__EXERCISE__: Since only the total is wanted, give the number of lines in the listing below that hold the string "sada" and add nothing.

__PROVIDED ENTRIES__:
..........

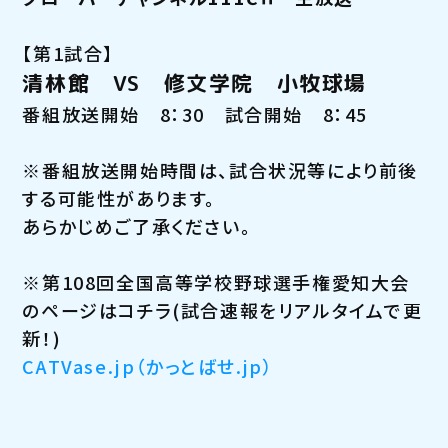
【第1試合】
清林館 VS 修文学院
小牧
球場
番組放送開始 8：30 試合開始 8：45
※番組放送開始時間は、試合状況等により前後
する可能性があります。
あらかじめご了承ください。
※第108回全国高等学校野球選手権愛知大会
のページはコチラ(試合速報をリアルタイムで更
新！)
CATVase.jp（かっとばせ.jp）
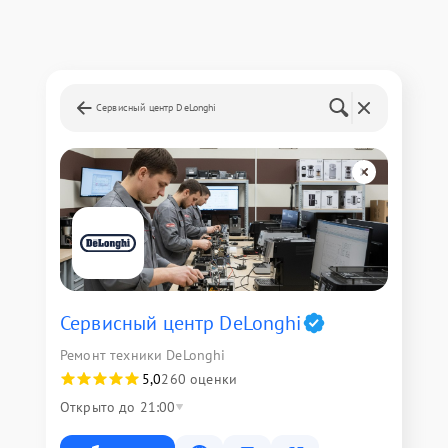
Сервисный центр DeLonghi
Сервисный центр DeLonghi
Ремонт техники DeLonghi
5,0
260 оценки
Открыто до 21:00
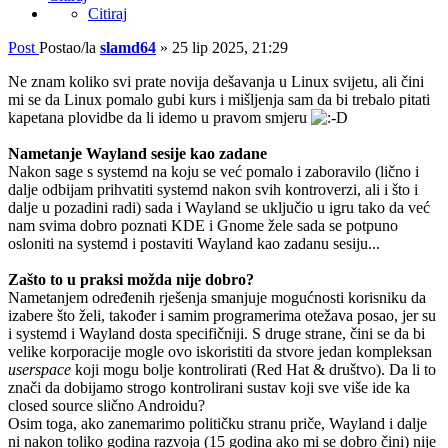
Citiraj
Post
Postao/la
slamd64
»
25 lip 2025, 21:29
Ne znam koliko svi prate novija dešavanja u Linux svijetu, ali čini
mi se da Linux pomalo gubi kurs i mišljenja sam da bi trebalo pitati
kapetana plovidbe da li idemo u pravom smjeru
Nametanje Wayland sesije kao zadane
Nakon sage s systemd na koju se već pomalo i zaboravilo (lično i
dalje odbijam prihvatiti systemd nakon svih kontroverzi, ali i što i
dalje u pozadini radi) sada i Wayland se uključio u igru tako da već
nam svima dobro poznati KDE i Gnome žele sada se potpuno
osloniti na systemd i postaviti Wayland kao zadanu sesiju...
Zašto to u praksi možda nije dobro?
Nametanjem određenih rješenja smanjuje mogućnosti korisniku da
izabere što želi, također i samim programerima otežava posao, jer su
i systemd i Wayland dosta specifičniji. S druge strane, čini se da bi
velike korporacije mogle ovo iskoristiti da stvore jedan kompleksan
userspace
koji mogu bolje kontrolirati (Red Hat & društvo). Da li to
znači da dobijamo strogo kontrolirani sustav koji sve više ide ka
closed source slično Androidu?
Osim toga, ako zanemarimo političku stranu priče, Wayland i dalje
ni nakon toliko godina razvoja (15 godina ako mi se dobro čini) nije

..........

__ANSWER AREA__: 2